Max-likelihood classifier#

Given \(\vec{z}\), a max-likelihood classifier outputs the class \(c\) that has larger probability (given \(\vec{z}\)), i.e. \(c\) such that \(p(c|\vec{z}) \geq p(j|\vec{z}) \;\forall j \neq c\). These probabilities are calculated using Bayes’ theorem and the probabilities of the qubit being in state \(j\), \(p(j)\). By default, it uses \(p(j)=1/2\), where \(p(c|\vec{z}) \geq p(j|\vec{z}) \forall j \neq c\) is equivalent to \(p(\vec{z}|c) \geq p(\vec{z}|j) \forall j \neq c\).

Linearity#

The decision boundary for (2-state) max-likelihood classifiers is given by the (parametrized) curve \(\vec{d}(t)\) that fulfills \(p(0|\vec{d}) = p(1|\vec{d}) \;\forall t\). As the PDFs \(p(\vec{z}|i)\) are symmetric with respect to \(z_{\parallel}\), the decision boundary must also be symmetric. Moreover, because the contribution of \(z_{\perp}\) to \(p(\vec{z}|i)\) is the same for both \(i=0\) and \(i=1\) (i.e. \(\tilde{N}_1(z_{\perp}; \vec{\mu}_{1,\perp}, \sigma)\) with \(\vec{\mu}_{1,\perp}=\vec{\mu}_{0,\perp}\)), then the decision boundary is of the form \(f(z_{\parallel}) = g(z_{\parallel}) \\;\forall z_{\perp}\). Therefore the decision boundary is a straight line along the direction of \(\hat{e}_{\perp}\) that crosses the point in the \(\hat{e}_{\parallel}\)-axis that fulfills \(f(z_{\parallel}) = g(z_{\parallel})\).

Notes on the algorithm#

The algorithm for setting up the classifier from the readout calibraton data is based on fitting the PDFs to the histograms of the data. If the data does not fulfill the assumptions described above, the classifier may not be the optimal one (in the sense of optimal Bayes classifier and minimal Bayes error rate). For example, the linear classifier from sklearn may lead to a higher readout fidelity (even though they are both linear classifiers) because its decision boundary is found by minimizing the classification error.

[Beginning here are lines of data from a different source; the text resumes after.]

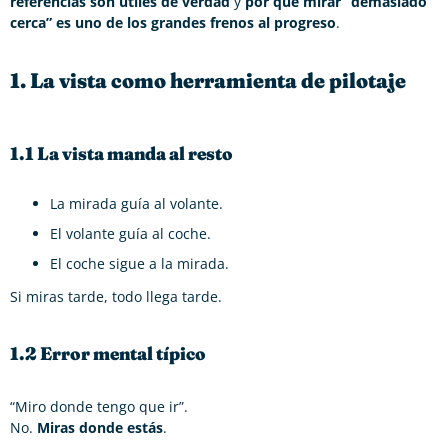
referencias son útiles de verdad
y
por qué mirar “demasiado
cerca” es uno de los grandes frenos al progreso
.
1. La vista como herramienta de pilotaje
1.1 La vista manda al resto
La mirada guía al volante.
El volante guía al coche.
El coche sigue a la mirada.
Si miras tarde, todo llega tarde.
1.2 Error mental típico
“Miro donde tengo que ir”.
No.
Miras donde estás
.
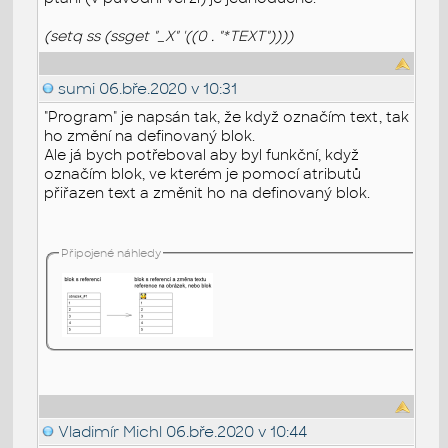
(setq ss (ssget "_X" '((0 . "*TEXT"))))
sumi
06.bře.2020 v 10:31
"Program" je napsán tak, že když označím text, tak
ho změní na definovaný blok.
Ale já bych potřeboval aby byl funkční, když
označím blok, ve kterém je pomocí atributů
přiřazen text a změnit ho na definovaný blok.
Připojené náhledy
Vladimír Michl
06.bře.2020 v 10:44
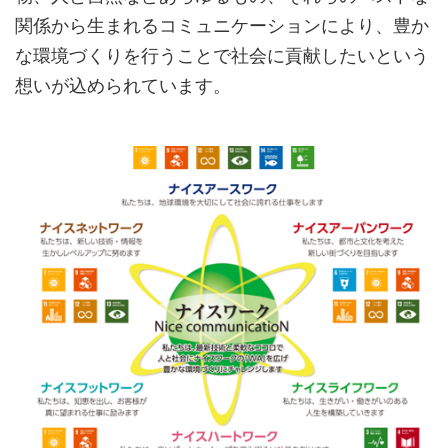
関係から生まれるコミュニケーションにより、豊か
な環境づくりを行うことで社会に貢献したいという
想いが込められています。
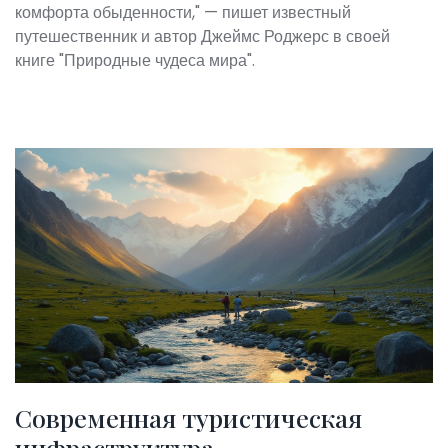
комфорта обыденности," — пишет известный
путешественник и автор Джеймс Роджерс в своей
книге "Природные чудеса мира".
Современная туристическая
инфраструктура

As the classifier is linear, the data can be projected to the axis orthogonal to the decision boundary. The projection axis corresponds to the line with direction \(\vec{\mu}_1 - \vec{\mu}_0\) that crosses these two means. The direction is chosen this way to have the blob from state 0 on the left and the blob from state 1 on the right. The projection axis can be estimated from the means of the data for each class \(c\), \(\{\vec{z}^{(i)}_c\}_i\), given by

\[\vec{\nu}_c = \frac{1}{N}\sum_{i=1}^N \vec{z}^{(i)}_c,\]

because \(\vec{\mu}_1 - \vec{\mu}_0 \propto \vec{\nu}_1 - \vec{\nu}_0\). The justification follows the same used in the linearity section.

The algorithm uses the following tricks:

work with projects the data (to have more samples in each bin of the histogram)
combine \(\vec{z}_c\) from both classes to extract the means and standard deviation (to have more samples in each bin of the histogram). Note: the parameters \(\theta_c\) are extracted from each \(\vec{z}_c\)

The algorithm can give \(p(z_{\parallel}|i)\) with \(z_{\parallel}\) the projection of \(\vec{z}\) or \(p(\vec{z}|i)\). Note that the two pdfs are related, i.e. \(p(z_{\parallel}|0) / p(z_{\parallel}|1) = p(\vec{z}|0) / p(\vec{z}|1)\). The explanation can be found in classifiers/gmlda:Gaussian-Mixture Linear Discriminant Analysis.